HHS is garnering praise for extending the compliance date for Stage 2 meaningful-use requirements to early participants in its incentive program for electronic health records. But the change likely comes too late to produce the full effect of its stated intent to speed the adoption of EHR systems.
Extension to speed EHR adoption too late for some
HHS Secretary Kathleen Sebelius announced the extension while pitching the administration's health IT push as a job creator during a visit last week to Cleveland's Cuyahoga Community College, which offers certificate and degree programs in health information management.
Sebelius said HHS intends to give hospitals, office-based physicians and other “eligible professionals” one more year to step up to the more stringent Stage 2 meaningful-use requirements of the Medicare EHR incentive payment program if they met Stage 1 requirements in 2011. An official notice of proposed rulemaking will be published in February 2012.
The rollback comes as no surprise. In May, a workgroup of the federally chartered Health IT Policy Committee recommended the extension for first-year meaningful users. It was supported by Dr. Farzad Mostashari, head of the HHS' Office of the National Coordinator for Health Information Technology.
Under current program rules, providers that qualify for incentive payments as Stage 1 meaningful users in 2011—the program's first year—have to meet Stage 2 standards in 2013. The first year of Stage 1 ended Sept. 30 for hospitals and ends Dec. 31 for physicians and other eligible professionals.
In both cases, providers have up to 60 days after the end of their years to submit needed data and attest to the CMS that they had met the meaningful-use criteria for at least 90 consecutive days. That means the extension may be of little use to hospitals. The final day for them to make a submission to HHS was Nov. 30, the day of Sebelius' announcement, which would have given hospital officials who might have been swayed by the rollback less than eight hours to file their data and attestations, according to Marie Copoulos, a consultant with the Advisory Board.
The mental image of which gave her colleagues there a chuckle, she said.
“Unfortunately, there won't be an opportunity for additional (hospital) people to get in under the wire,” Copoulos said. “There is an opportunity for physicians. They're in play until Feb. 28.”

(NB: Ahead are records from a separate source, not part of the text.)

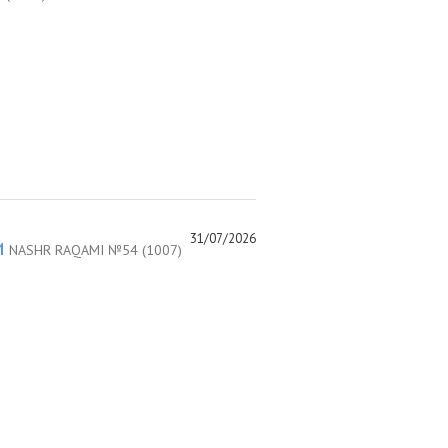
31/07/2026
и
NASHR RAQAMI №54 (1007)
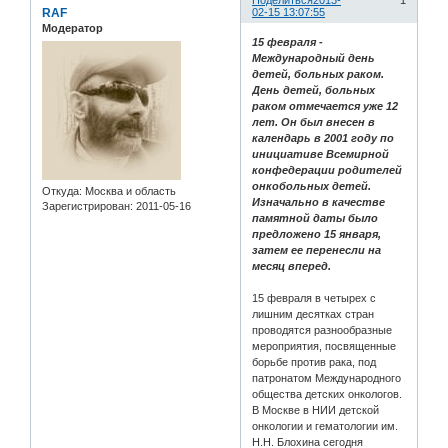
Поделиться
2013-
1
RAF
02-15 13:07:55
Модератор
15 февраля -
Международный день
детей, больных раком.
День детей, больных
раком отмечается уже 12
лет. Он был внесен в
календарь в 2001 году по
инициативе Всемирной
конфедерации родителей
онкобольных детей.
Откуда:
Москва и область
Изначально в качестве
Зарегистрирован
: 2011-05-16
памятной даты было
предложено 15 января,
затем ее перенесли на
месяц вперед.
15 февраля в четырех с
лишним десятках стран
проводятся разнообразные
мероприятия, посвященные
борьбе против рака, под
патронатом Международного
общества детских онкологов.
В Москве в НИИ детской
онкологии и гематологии им.
Н.Н. Блохина сегодня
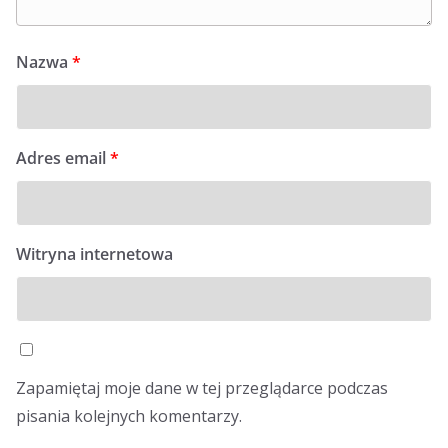
Nazwa
*
Adres email
*
Witryna internetowa
Zapamiętaj moje dane w tej przeglądarce podczas
pisania kolejnych komentarzy.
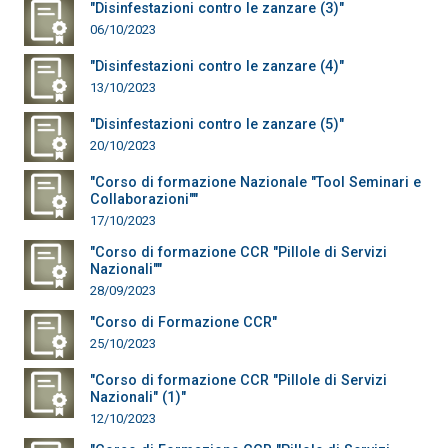
"Disinfestazioni contro le zanzare (3)"
06/10/2023
"Disinfestazioni contro le zanzare (4)"
13/10/2023
"Disinfestazioni contro le zanzare (5)"
20/10/2023
"Corso di formazione Nazionale "Tool Seminari e
Collaborazioni""
17/10/2023
"Corso di formazione CCR "Pillole di Servizi
Nazionali""
28/09/2023
"Corso di Formazione CCR"
25/10/2023
"Corso di formazione CCR "Pillole di Servizi
Nazionali" (1)"
12/10/2023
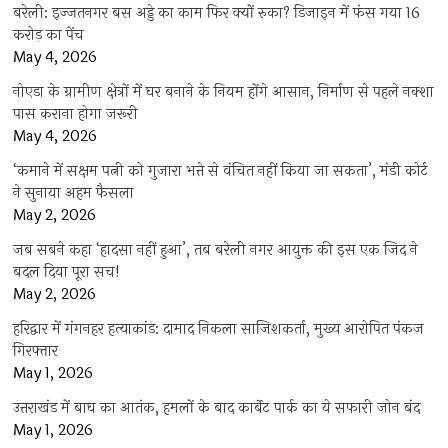
बरेली: इज्जतनगर बस अड्डे का काम फिर क्यों रुका? डिजाइन में फंस गया 16
करोड़ का पेंच
May 4, 2026
नोएडा के ग्रामीण क्षेत्रों में घर बनाने के नियम होंगे आसान, निर्माण से पहले नक्शा
पास कराना होगा जरूरी
May 4, 2026
‘कमाने में सक्षम पत्नी को गुजारा भत्ते से वंचित नहीं किया जा सकता’, मंडी कोर्ट
ने सुनाया अहम फैसला
May 2, 2026
जब सबने कहा ‘हादसा नहीं हुआ’, तब बरेली नगर आयुक्त की इस एक जिद ने
बदल दिया पूरा सच!
May 2, 2026
हरिद्वार में गंगनहर हत्याकांड: दामाद निकला साजिशकर्ता, मुख्य आरोपित पंकज
गिरफ्तार
May 1, 2026
उत्तराखंड में बाघ का आतंक, हमलों के बाद कार्बेट पार्क का ये सफारी जोन बंद
May 1, 2026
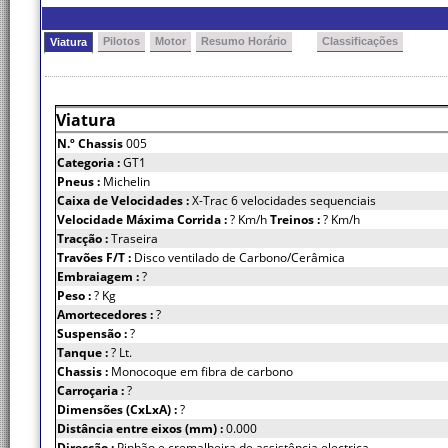
Pilotos
Motor
Resumo Horário
Classificações
Viatura
Viatura
N.º Chassis
005
Categoria :
GT1
Pneus :
Michelin
Caixa de Velocidades :
X-Trac 6 velocidades sequenciais
Velocidade Máxima Corrida :
? Km/h
Treinos :
? Km/h
Tracção :
Traseira
Travões F/T :
Disco ventilado de Carbono/Cerâmica
Embraiagem :
?
Peso :
? Kg
Amortecedores :
?
Suspensão :
?
Tanque :
? Lt.
Chassis :
Monocoque em fibra de carbono
Carroçaria :
?
Dimensões (CxLxA) :
?
Distância entre eixos (mm) :
0.000
Direcção :
Pinhão e cremalheira de assistência electrica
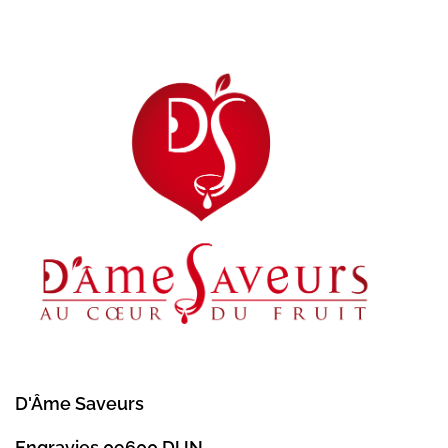
D'Âme Saveurs
Engravies 09600 DUN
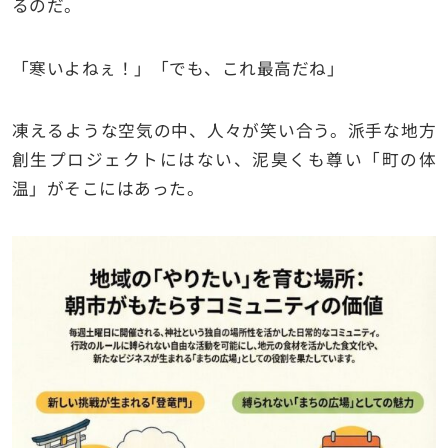
るのだ。
「寒いよねぇ！」「でも、これ最高だね」
凍えるような空気の中、人々が笑い合う。派手な地方
創生プロジェクトにはない、泥臭くも尊い「町の体
温」がそこにはあった。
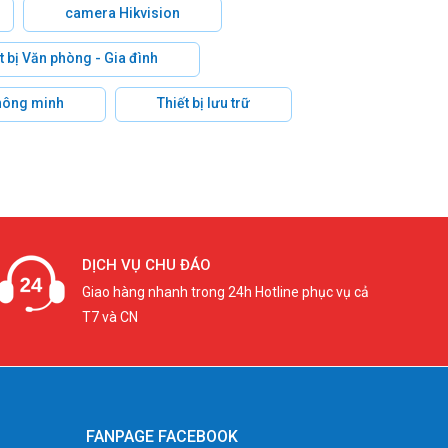
camera Hikvision
t bị Văn phòng - Gia đình
hông minh
Thiết bị lưu trữ
DỊCH VỤ CHU ĐÁO
Giao hàng nhanh trong 24h Hotline phục vụ cả
T7 và CN
FANPAGE FACEBOOK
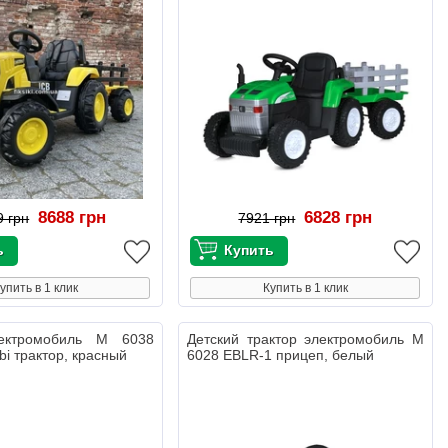
8688 грн
6828 грн
9 грн
7921 грн
упить в 1 клик
Купить в 1 клик
лектромобиль M 6038
Детский трактор электромобиль M
i трактор, красный
6028 EBLR-1 прицеп, белый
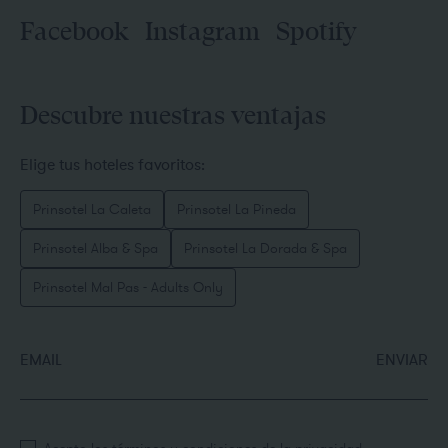
Facebook
Instagram
Spotify
Descubre nuestras ventajas
Elige tus hoteles favoritos:
Prinsotel La Caleta
Prinsotel La Pineda
Prinsotel Alba & Spa
Prinsotel La Dorada & Spa
Prinsotel Mal Pas - Adults Only
EMAIL
ENVIAR
Acepto los
términos y condiciones
de la privacidad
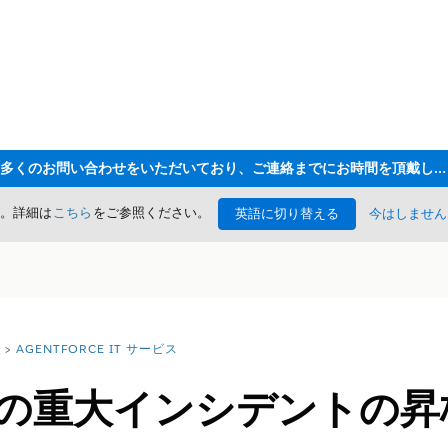
ただいま大変多くのお問い合わせをいただいており、ご連絡までにお時間を頂戴しております
た。詳細は
こちら
をご参照ください。
英語に切り替える
今はしません
AGENTFORCE IT サービス
スの重大インシデントの昇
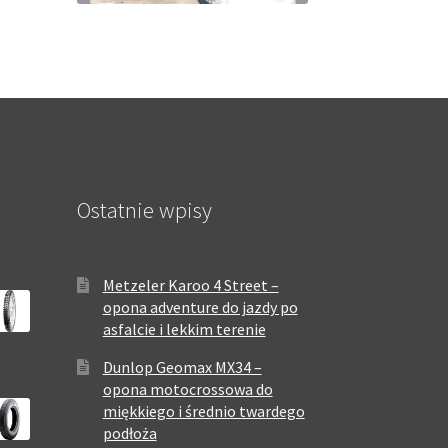
Ostatnie wpisy
Metzeler Karoo 4 Street –
opona adventure do jazdy po
asfalcie i lekkim terenie
Dunlop Geomax MX34 –
opona motocrossowa do
miękkiego i średnio twardego
podłoża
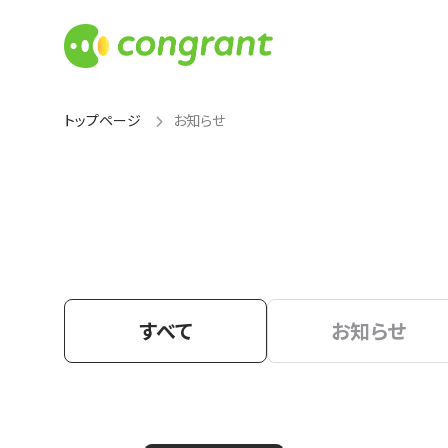
トップページ
お知らせ
すべて
お知らせ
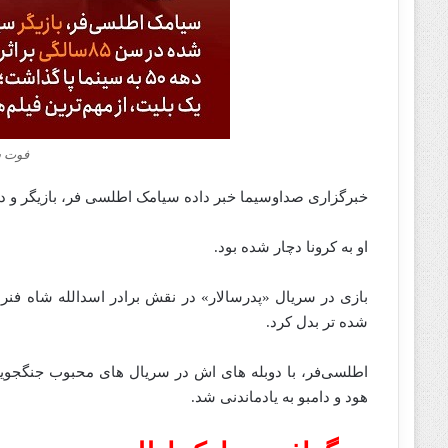
فوت 
خبرگزاری صداوسیما خبر داده سیامک‌ اطلسی‌ فر، بازیگر و د
او به کرونا دچار شده‌ بود.
شده‌ تر بدل کرد.
اطلسی‌فر، با دوبله‌ های‌ اش در سریال‌ های محبوب جنگجویا
هود و دامبو به‌ یادماندنی شد.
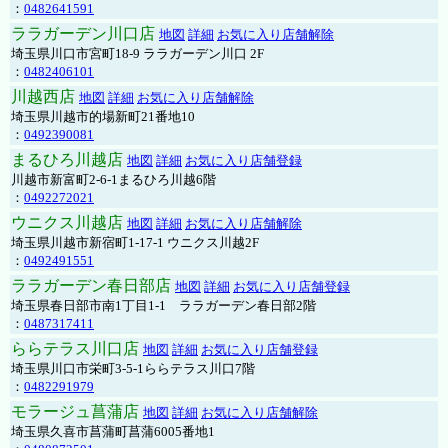
：
0482641591
ララガーデン川口店
地図
詳細
お気に入り店舗解除
埼玉県川口市宮町18-9 ララガーデン川口 2F
：
0482406101
川越西店
地図
詳細
お気に入り店舗解除
埼玉県川越市的場新町21番地10
：
0492390081
まるひろ川越店
地図
詳細
お気に入り店舗登録
川越市新富町2-6-1まるひろ川越6階
：
0492272021
ウニクス川越店
地図
詳細
お気に入り店舗解除
埼玉県川越市新宿町1-17-1 ウニクス川越2F
：
0492491551
ララガーデン春日部店
地図
詳細
お気に入り店舗登録
埼玉県春日部市南1丁目1-1 ララガーデン春日部2階
：
0487317411
ららテラス川口店
地図
詳細
お気に入り店舗登録
埼玉県川口市栄町3-5-1ららテラス川口7階
：
0482291979
モラージュ菖蒲店
地図
詳細
お気に入り店舗解除
埼玉県久喜市菖蒲町菖蒲6005番地1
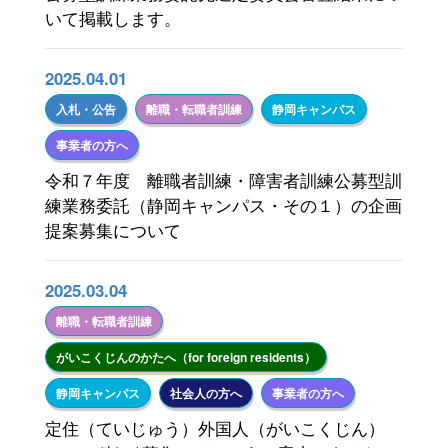
いて掲載します。
2025.04.01
入札・公告
離職・転職者訓練
静岡キャンパス
事業者の方へ
令和７年度 離職者訓練・障害者訓練公募型訓
練業務委託（静岡キャンパス・その１）の企画
提案募集について
2025.03.04
離職・転職者訓練
がいこくじんのかたへ（for foreign residents）
静岡キャンパス
社会人の方へ
事業者の方へ
定住（ていじゅう）外国人（がいこくじん）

This year, the Advisory Board began counseling clients—even those ready to attest in 2011—to hold off until 2012, citing the time squeeze and the lack of final Stage 2 meaningful-use criteria, which are not expected to be published until summer 2012. Also, the Advisory Board observed, the incentive money will be the same whether providers first attest in 2011 or 2012.
Even if HHS in its new rule allowed hospitals to squeeze into the 2011 payment year—which was not proposed—Copoulos said the Advisory Board would stand pat with its recommendation to wait.
“Once you complete your 90-day reporting period, the next year is a 365-day reporting period,” she said. “For hospitals, it would still mean their 2012 reporting period has already been under way since Oct. 1 this year. Honestly, I think where a lot of folks will have to step back and question whether they're ready to make that jump right now.”
Richard Umbdenstock, American Hospital Association president and CEO, said in a statement that the AHA's members “are committed to implementing electronic health records” to support quality patient care, “but the rushed timelines and complex regulatory requirements of meaningful use have made the process difficult.” He added that the delay brings the process more in line “with market realities, such as limited vendor capacity to work with providers.”
Even with a one-year extension for early adopters, providers won't be lollygagging.
“It really isn't an extra year,” said Dr. John Halamka, chief information officer for Beth Israel Deaconess Medical Center, Boston. “Vendors will have until Oct. 1, 2013, to create and install certified products so that clinicians can begin their year-long reporting period in time for the October 2014 attestation deadline,” he said. “Eighteen months to create new software, integrate it with health information exchanges and ensure broad adoption does not give us substantial free time.”
In Cleveland, Sebelius also announced the results of a National Center for Health Statistics survey of office-based physician practices indicating significant increases in the use of electronic health-records systems.
The NCHS, an arm of the Centers for Disease Control and Prevention, found that 57% of respondents had a self-described EHR, up from 51% in 2010; 34% had a basic EHR system with key capabilities, including patient medication lists, electronically prescribing, viewing labs results and images, up from 25% in 2010.
The 2011 report omitted the results for a third category for providers reporting they use an even more feature-rich “fully functional” EHR system. That figure was only 10% in 2010. Report co-author and NCHS researcher Esther Hing said the question was asked on the 2011 survey—and the figure rose to 17%—but she cautioned that the results are not directly comparable because the category included 12 functions in the 2011 survey, down from 14 in the 2010 version.